On the June 28 edition of CNN Headline News' Glenn Beck, conservative columnist Ben Shapiro claimed that “the funniest thing about” a June 15-23 New York Times/CBS News/MTV poll of 17- to 29-year-olds “was the idea that people were looking very closely at” the 2008 presidential race. According to Shapiro: "[Y]ou had a poll question about whether people thought that they would vote for someone who had used cocaine, and they said, by vast majorities, no. And yet, they said the candidate they were most enamored of was Barack Obama, who has admitted to using cocaine. So, clearly, they're not following all that closely." But Shapiro misrepresented the first poll question he referenced: It did not ask whether the respondent would personally vote for a candidate who admitted to having used cocaine; it asked whether the respondent thought "most people you know would vote for a presidential candidate who has ever used cocaine." [Emphasis added.]
The poll found that 18 percent of respondents “feel enthusiastic about” Obama -- more than any other candidate -- and that 41 percent have a favorable opinion of him. On the question of whether respondents thought “most people” they knew “would vote for a presidential candidate who has ever used cocaine,” the poll found that 74 percent said they thought most people would not.

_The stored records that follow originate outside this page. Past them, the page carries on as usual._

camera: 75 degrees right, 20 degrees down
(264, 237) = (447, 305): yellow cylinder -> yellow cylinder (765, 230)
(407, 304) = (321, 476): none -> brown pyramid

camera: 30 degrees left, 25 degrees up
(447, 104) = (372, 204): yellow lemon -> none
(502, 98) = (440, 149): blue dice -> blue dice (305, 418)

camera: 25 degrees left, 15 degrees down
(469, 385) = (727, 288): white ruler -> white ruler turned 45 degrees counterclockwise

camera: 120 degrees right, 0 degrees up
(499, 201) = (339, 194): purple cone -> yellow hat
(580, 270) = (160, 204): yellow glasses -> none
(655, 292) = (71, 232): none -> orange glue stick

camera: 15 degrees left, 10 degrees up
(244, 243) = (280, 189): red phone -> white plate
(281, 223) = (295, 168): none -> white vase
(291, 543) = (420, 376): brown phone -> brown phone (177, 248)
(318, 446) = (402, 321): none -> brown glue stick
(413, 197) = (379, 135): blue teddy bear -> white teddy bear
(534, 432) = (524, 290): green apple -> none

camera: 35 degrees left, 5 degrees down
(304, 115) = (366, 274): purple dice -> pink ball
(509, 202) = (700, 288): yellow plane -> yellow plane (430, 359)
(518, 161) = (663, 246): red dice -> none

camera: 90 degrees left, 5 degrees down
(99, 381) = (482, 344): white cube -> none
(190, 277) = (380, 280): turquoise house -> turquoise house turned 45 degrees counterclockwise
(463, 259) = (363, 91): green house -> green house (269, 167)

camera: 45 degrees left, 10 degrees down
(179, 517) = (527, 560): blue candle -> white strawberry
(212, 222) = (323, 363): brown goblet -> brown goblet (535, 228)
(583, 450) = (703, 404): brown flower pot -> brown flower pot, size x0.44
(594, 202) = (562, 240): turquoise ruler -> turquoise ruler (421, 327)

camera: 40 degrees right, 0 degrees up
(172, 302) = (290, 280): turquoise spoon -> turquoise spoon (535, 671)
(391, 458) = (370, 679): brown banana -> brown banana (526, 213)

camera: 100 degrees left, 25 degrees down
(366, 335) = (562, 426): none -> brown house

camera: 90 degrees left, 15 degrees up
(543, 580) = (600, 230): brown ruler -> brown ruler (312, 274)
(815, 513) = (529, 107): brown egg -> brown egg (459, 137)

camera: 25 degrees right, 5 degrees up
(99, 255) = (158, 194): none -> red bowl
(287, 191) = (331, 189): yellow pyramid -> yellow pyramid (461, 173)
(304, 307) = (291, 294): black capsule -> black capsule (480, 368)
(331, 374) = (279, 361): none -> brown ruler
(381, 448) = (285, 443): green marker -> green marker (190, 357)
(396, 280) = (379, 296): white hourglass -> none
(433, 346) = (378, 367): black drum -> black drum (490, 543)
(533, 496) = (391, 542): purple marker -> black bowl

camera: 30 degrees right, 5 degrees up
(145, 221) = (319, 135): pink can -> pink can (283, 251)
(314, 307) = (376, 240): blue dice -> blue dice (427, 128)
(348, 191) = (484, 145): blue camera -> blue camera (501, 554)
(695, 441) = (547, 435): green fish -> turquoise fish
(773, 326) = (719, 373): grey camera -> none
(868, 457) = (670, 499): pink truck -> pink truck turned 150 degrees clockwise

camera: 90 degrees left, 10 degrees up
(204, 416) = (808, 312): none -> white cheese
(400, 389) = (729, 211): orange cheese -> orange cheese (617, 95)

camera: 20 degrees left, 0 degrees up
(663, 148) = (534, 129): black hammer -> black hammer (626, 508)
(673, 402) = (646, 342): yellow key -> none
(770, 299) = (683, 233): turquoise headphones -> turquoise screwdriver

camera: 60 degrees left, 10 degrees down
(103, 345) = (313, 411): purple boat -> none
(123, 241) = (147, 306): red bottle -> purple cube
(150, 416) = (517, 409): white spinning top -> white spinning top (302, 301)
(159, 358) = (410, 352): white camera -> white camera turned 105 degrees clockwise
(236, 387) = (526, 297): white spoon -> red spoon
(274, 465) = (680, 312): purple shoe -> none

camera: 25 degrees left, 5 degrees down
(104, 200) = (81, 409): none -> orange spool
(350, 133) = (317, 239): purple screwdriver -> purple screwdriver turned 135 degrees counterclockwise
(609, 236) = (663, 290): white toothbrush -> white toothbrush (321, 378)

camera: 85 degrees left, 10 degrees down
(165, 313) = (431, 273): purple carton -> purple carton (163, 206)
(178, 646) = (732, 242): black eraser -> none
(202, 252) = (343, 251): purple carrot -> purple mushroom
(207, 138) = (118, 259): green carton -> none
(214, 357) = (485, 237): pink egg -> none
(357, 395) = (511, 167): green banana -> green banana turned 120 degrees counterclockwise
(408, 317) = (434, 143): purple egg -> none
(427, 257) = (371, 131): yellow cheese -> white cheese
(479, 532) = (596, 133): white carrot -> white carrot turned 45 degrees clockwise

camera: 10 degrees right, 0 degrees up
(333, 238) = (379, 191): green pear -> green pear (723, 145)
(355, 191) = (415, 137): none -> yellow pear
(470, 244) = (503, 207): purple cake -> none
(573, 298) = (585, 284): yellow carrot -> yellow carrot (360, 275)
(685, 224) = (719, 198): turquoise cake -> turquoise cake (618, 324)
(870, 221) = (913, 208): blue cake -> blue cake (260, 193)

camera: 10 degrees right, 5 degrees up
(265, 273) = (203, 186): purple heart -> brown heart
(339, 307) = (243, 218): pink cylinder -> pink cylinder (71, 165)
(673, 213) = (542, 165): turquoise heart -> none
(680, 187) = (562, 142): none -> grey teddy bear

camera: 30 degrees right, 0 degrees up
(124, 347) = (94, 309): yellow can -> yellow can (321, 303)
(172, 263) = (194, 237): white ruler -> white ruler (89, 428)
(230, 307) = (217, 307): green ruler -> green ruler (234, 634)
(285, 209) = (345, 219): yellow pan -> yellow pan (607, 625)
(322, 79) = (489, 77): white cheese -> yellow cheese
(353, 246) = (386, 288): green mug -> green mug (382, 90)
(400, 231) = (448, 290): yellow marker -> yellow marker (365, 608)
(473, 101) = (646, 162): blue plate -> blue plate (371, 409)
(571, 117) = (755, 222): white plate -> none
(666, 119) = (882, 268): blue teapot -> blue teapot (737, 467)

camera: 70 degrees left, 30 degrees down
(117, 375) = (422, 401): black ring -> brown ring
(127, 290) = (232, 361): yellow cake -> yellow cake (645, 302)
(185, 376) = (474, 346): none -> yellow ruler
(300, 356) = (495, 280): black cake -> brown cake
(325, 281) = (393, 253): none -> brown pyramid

Contrary to Shapiro's suggestion, there is no contradiction between personally supporting a candidate and also thinking that other people would not vote for that candidate.
In his memoir Dreams from My Father (Crown, 1995), Obama acknowledged that he had used cocaine as a young man, writing on Page 93 of the paperback edition: “I blew a few smoke rings, remembering those years. Pot had helped, and booze; maybe a little blow when you could afford it. Not smack, though -- Mickey, my potential initiator, had been just a little too eager for me to go through with that.”
From the June 28 edition of CNN Headline News' Glenn Beck:
BECK: You know, I love this. I mean, this is The New York Times looking for a story. Fifty-eight percent say they are paying attention earlier to the presidential election. Well, we've never been doing it this early! Of course there are more people paying -- what, were they just sitting at home staring at a poster of John Kerry? I mean, come on! Things have changed.
SHAPIRO: You didn't have a lot of people who were sitting around in 1942, you know, thinking about the 1944 election. But, you know, things have changed, and things have started real early. And I thought that maybe the funniest thing about this poll was the idea that people were looking very closely at this campaign. Then you had a poll question about whether people thought that they would vote for someone who had used cocaine, and they said, by vast majorities, no. And yet they said the candidate they were most enamored of was Barack Obama, who has admitted to using cocaine. So, clearly, they're not following all that closely.